What do I mean when I say “men”? People who looked pretty much as we do, and who used different tools to do different things, are men to me. We’ll probably never know whether the earliest ones talked or not. They probably had vocal cords, so they could make sounds, but did they know how to make sounds work as symbols to carry meanings? But if the fossil bones look like our skeletons, and if we find tools which we’ll agree couldn’t have been made by nature or by animals, then I’d say we had traces of men.
The australopithecine finds of the Transvaal and Bechuanaland, in south Africa, are bound to come into the discussion here. I’ve already told you that the australopithecines could have stood upright and walked on their two hind legs. They come from the very base of the Pleistocene or Ice Age, and a few coarse stone tools have been found with the australopithecine fossils. But there are three varieties of the australopithecines and they last on until a time equal to that of the second alpine glaciation. They are the best suggestion we have yet as to what the ancestors of men may have looked like.

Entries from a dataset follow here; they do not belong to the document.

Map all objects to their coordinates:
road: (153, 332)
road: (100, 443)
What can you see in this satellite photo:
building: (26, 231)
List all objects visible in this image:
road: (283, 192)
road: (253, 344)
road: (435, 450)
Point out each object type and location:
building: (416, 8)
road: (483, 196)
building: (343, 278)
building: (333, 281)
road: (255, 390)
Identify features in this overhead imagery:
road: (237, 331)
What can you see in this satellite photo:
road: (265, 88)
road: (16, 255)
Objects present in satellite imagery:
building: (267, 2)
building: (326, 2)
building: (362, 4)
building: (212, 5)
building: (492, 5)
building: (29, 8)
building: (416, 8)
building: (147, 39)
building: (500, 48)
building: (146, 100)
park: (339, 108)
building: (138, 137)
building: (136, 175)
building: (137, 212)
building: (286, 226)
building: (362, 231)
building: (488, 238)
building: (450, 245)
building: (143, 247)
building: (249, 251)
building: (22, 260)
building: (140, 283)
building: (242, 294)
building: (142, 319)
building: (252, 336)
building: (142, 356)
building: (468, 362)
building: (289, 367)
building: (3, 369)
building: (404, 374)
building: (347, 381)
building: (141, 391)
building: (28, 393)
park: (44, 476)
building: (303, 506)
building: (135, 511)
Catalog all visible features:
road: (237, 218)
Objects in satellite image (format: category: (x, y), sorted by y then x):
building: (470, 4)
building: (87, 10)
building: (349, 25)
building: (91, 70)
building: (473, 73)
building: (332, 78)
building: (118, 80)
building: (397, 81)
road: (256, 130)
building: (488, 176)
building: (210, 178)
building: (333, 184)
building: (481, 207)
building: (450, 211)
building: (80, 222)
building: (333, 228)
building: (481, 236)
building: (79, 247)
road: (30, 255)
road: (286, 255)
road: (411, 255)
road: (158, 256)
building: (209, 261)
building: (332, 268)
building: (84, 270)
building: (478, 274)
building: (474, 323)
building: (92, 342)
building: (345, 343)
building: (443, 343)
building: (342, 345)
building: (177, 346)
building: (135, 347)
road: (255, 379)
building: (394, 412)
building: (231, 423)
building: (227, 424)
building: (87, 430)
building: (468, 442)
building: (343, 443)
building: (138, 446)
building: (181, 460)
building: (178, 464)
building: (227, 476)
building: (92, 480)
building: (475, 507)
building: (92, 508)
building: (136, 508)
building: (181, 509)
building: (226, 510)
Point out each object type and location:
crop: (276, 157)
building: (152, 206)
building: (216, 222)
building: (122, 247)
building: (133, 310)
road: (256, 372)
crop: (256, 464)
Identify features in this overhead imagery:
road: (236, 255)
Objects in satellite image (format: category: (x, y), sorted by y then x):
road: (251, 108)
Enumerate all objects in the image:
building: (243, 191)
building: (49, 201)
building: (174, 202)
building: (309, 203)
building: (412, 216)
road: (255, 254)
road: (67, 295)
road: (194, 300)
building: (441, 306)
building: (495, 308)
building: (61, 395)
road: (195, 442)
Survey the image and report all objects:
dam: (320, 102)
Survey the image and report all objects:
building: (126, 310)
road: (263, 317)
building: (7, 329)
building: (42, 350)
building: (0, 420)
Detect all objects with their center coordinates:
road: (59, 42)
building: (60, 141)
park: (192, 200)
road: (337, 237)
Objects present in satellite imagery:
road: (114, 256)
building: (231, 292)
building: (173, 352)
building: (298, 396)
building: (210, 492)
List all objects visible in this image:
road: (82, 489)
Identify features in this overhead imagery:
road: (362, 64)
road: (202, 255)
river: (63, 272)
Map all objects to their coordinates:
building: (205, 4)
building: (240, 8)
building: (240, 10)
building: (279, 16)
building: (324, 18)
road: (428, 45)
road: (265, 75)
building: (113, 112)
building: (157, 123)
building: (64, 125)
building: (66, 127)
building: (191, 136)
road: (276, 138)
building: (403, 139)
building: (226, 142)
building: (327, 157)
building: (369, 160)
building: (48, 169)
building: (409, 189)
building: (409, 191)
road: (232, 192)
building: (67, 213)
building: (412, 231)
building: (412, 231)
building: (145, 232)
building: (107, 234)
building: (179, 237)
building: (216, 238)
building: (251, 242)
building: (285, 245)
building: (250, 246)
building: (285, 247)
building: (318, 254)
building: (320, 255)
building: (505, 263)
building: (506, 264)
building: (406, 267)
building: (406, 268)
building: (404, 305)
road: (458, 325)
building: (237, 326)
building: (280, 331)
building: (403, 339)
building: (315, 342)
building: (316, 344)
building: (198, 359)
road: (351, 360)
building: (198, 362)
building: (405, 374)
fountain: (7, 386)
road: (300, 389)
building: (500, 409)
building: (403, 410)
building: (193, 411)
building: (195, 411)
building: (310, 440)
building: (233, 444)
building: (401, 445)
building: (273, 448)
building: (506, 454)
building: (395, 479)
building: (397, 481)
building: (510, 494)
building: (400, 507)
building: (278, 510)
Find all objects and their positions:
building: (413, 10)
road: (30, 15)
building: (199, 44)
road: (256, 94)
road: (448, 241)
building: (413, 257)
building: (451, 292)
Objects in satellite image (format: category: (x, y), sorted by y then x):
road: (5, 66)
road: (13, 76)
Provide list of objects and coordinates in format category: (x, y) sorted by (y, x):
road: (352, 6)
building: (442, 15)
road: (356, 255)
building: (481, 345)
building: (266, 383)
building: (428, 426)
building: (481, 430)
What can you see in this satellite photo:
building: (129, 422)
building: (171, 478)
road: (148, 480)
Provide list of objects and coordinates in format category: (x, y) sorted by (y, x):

They were certainly closer to men than to apes. Although their brain size was no larger than the brains of modern apes their body size and stature were quite small; hence, relative to their small size, their brains were large. We have not been able to prove without doubt that the australopithecines were tool-making creatures, even though the recent news has it that tools have been found with australopithecine bones. The doubt as to whether the australopithecines used the tools themselves goes like this--just suppose some man-like creature (whose bones we have not yet found) made the tools and used them to kill and butcher australopithecines. Hence a few experts tend to let australopithecines still hang in limbo as “man-apes.”